_Given data_
* * * * * * * * *
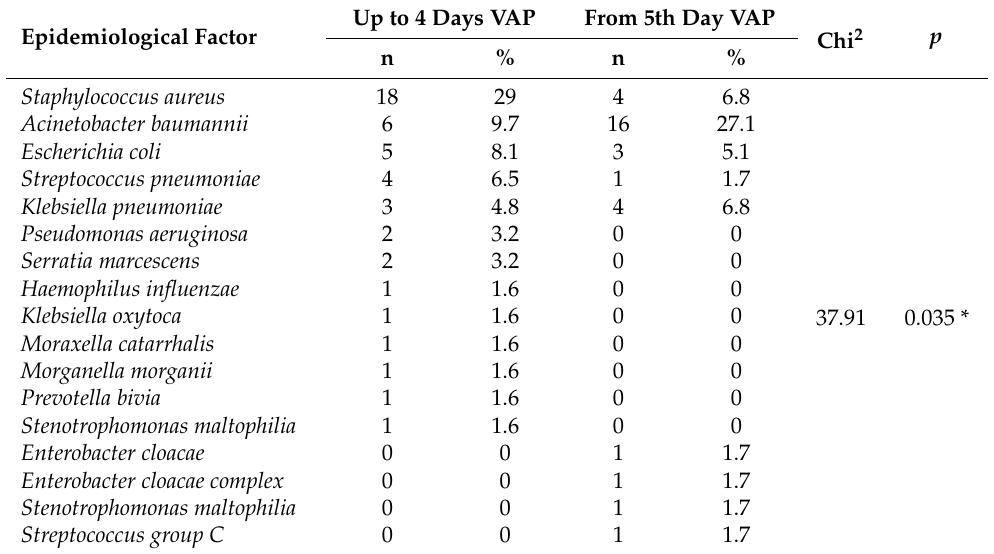
Table 9. The correlation between epidemiological factor VAP contraction time. Epidemiological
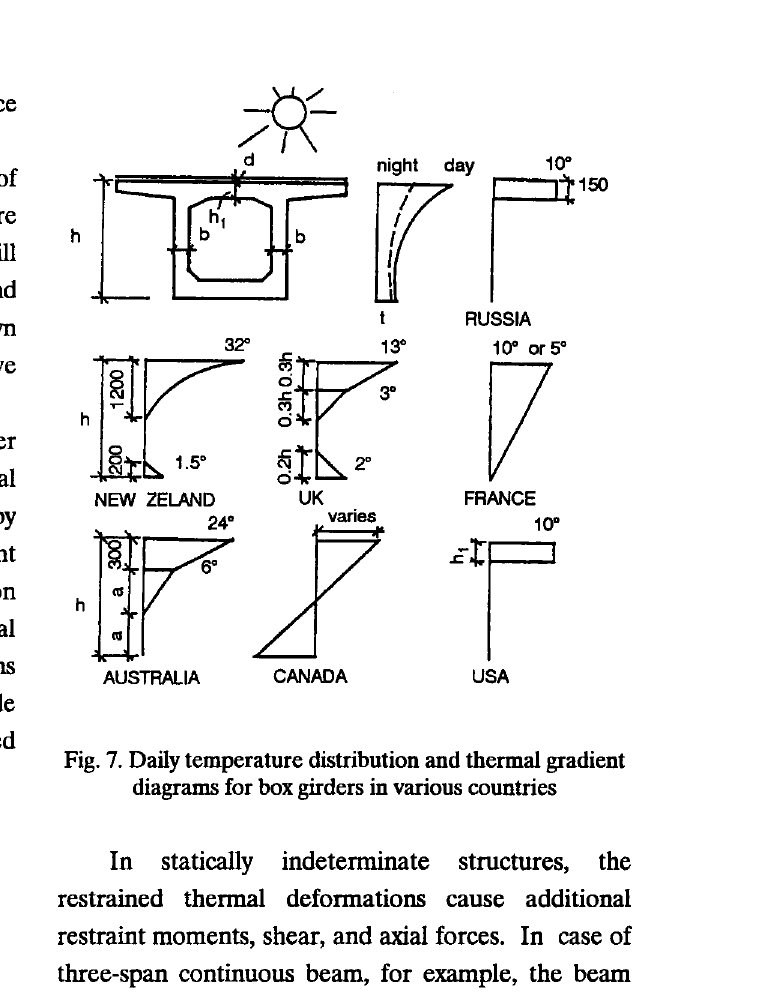
Fig. 7. Daily temperature distribution and thermal gradient diagrams for box girders in various countries In statically indeterminate structures,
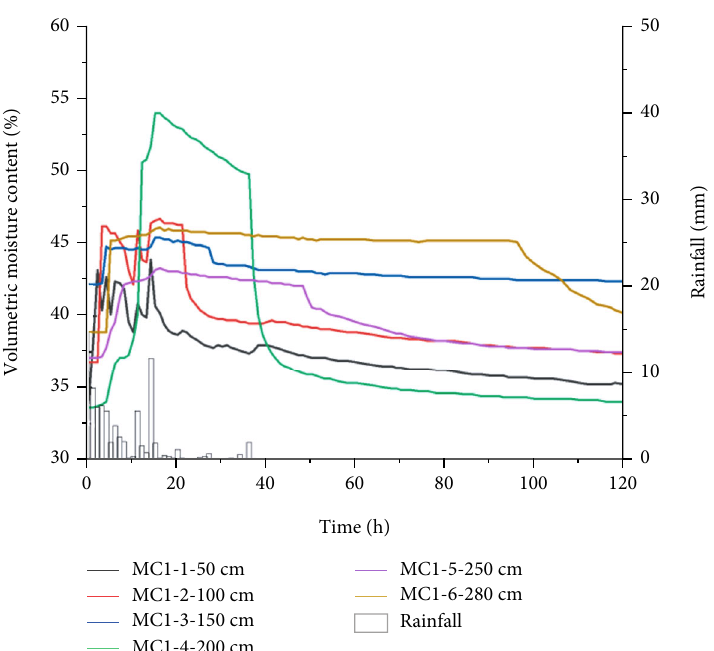
Figure 7: Relationship curve between rainfall and moisture contents at di ff erent depths of point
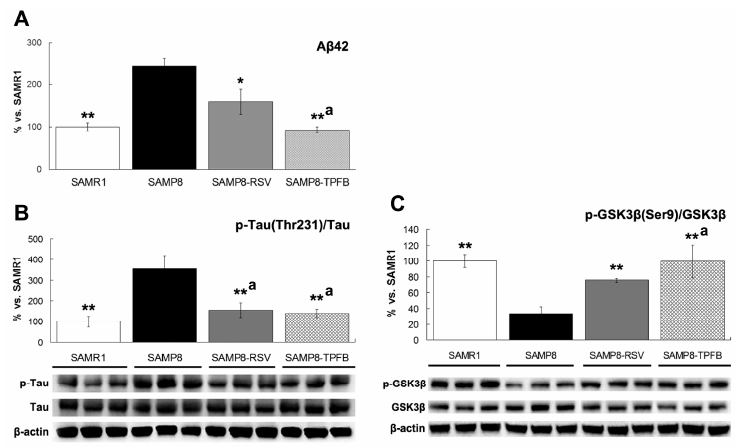
Figure 3. TPFB significantly decreased protein levels of A β 42 and Thr231-phosphorylated Tau, and increased Ser9-phosphorylated glycogen synthase kinase 3 β (GSK-3 β ) in SAMP8 mice brains.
* * * * * * * * *
_Your assignment_
The answer must be the data above, repeated exactly, with no pictures.

_Exercise response_
Table 9. The correlation between epidemiological factor VAP contraction time. Epidemiological
Fig. 7. Daily temperature distribution and thermal gradient diagrams for box girders in various countries In statically indeterminate structures,
Figure 7: Relationship curve between rainfall and moisture contents at di ff erent depths of point
Figure 3. TPFB significantly decreased protein levels of A β 42 and Thr231-phosphorylated Tau, and increased Ser9-phosphorylated glycogen synthase kinase 3 β (GSK-3 β ) in SAMP8 mice brains.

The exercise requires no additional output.